Businesses can extend payment terms to customers using invoice finance without worrying about how it might affect cash flow.

(3) Funding is available quickly

A provider can usually set up an invoice finance facility within one week. Once an arrangement has been made, funds can usually be released from invoices within 24 hours after they are issued to customers. This allows you to quickly respond to cash flow shortfalls and raise funds to pay for other business expenses.

(4) The majority of businesses satisfy the qualification requirements

Invoice finance is much easier to get than other forms of funding. Invoice finance is available to most companies that do not have any financial problems and have good customers with no adverse credit records. For startups and small businesses that are unable to access traditional credit sources, factoring can be a viable source of financing.

(5) Your business’s growth will dictate the amount of money you can borrow.

The credit line is determined by the invoices’ value and quantity. This means that the amount of funding available to you will increase in line with your revenues. Invoice finance is a financial platform that supports your future growth. You can also access more capital than what you might get from a loan or bank overdraft.

(6) Security is not required

Invoice finance agreements do not require assets to be secured. In many cases, the invoice is sufficient to provide only security. Invoice finance can be an option for small businesses with limited assets that cannot access other financial products.
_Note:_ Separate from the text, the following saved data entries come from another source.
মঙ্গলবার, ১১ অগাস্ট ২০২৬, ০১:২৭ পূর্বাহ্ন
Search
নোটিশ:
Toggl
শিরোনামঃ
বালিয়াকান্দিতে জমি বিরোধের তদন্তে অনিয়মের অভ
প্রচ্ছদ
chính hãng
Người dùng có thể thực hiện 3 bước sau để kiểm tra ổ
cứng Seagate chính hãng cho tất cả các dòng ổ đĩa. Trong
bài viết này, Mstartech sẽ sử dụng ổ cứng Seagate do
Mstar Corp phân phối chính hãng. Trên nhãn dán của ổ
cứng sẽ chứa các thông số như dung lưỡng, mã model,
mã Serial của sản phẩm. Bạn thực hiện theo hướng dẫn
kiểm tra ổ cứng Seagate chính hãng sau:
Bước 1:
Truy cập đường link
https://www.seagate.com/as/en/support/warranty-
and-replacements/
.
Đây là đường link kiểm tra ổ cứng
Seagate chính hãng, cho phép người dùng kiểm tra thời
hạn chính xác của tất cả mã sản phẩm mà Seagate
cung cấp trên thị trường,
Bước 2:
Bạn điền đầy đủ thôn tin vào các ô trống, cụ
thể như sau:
The disadvantages of invoice finance

There are always drawbacks to any source of financing. You should know that invoice finance is not for everyone and can have a variety of drawbacks so you can make informed decisions.
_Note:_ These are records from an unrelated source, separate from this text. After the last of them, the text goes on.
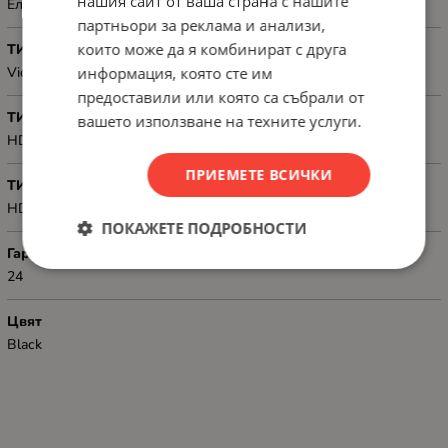
нашия сайт от ваша страна с нашите
Електронна техника
партньори за реклама и анализи,
които може да я комбинират с друга
ТИП
информация, която сте им
Video
предоставили или която са събрали от
ТИП КОНЕКТОР 1
вашето използване на техните услуги.
HDMI-A 2.1, male
ПРИЕМЕТЕ ВСИЧКИ
ТИП КОНЕКТОР 2
HDMI-A 2.1, male
ПОКАЖЕТЕ ПОДРОБНОСТИ
Гаранция
24
Цвят
Black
(1) It solves an extremely specific problem

Invoice financing is specifically designed to address the issue of insufficient cash flow. This type of finance is not suitable for customers who pay their invoices on time and under reasonable terms. Other forms of financing may be better if you need capital to purchase new machinery and equipment.

(2) It might be more expensive than other types of finance

Invoice finance is now more affordable than ever as the competition has increased. It may not be the most affordable source of financing. It is a good idea to get quotes from several invoice finance providers so you can compare their costs with other credit options.

(3) Customers might be aware that an arrangement exists

Customers may not be aware that there is an invoice financing facility. It all depends on whether you choose to factor or discount.

Factoring companies are responsible for collecting payments from customers and will deal directly with them.

This could cause you to lose the customer relationship. Invoice discounting allows businesses to keep responsibility for collecting payments, so customers don’t know that the arrangement exists.

(4) Customers must come from other businesses

Invoice financing is not available for commercial invoices that are sent to another company. This type of financing is not available to businesses that sell products or services to the public.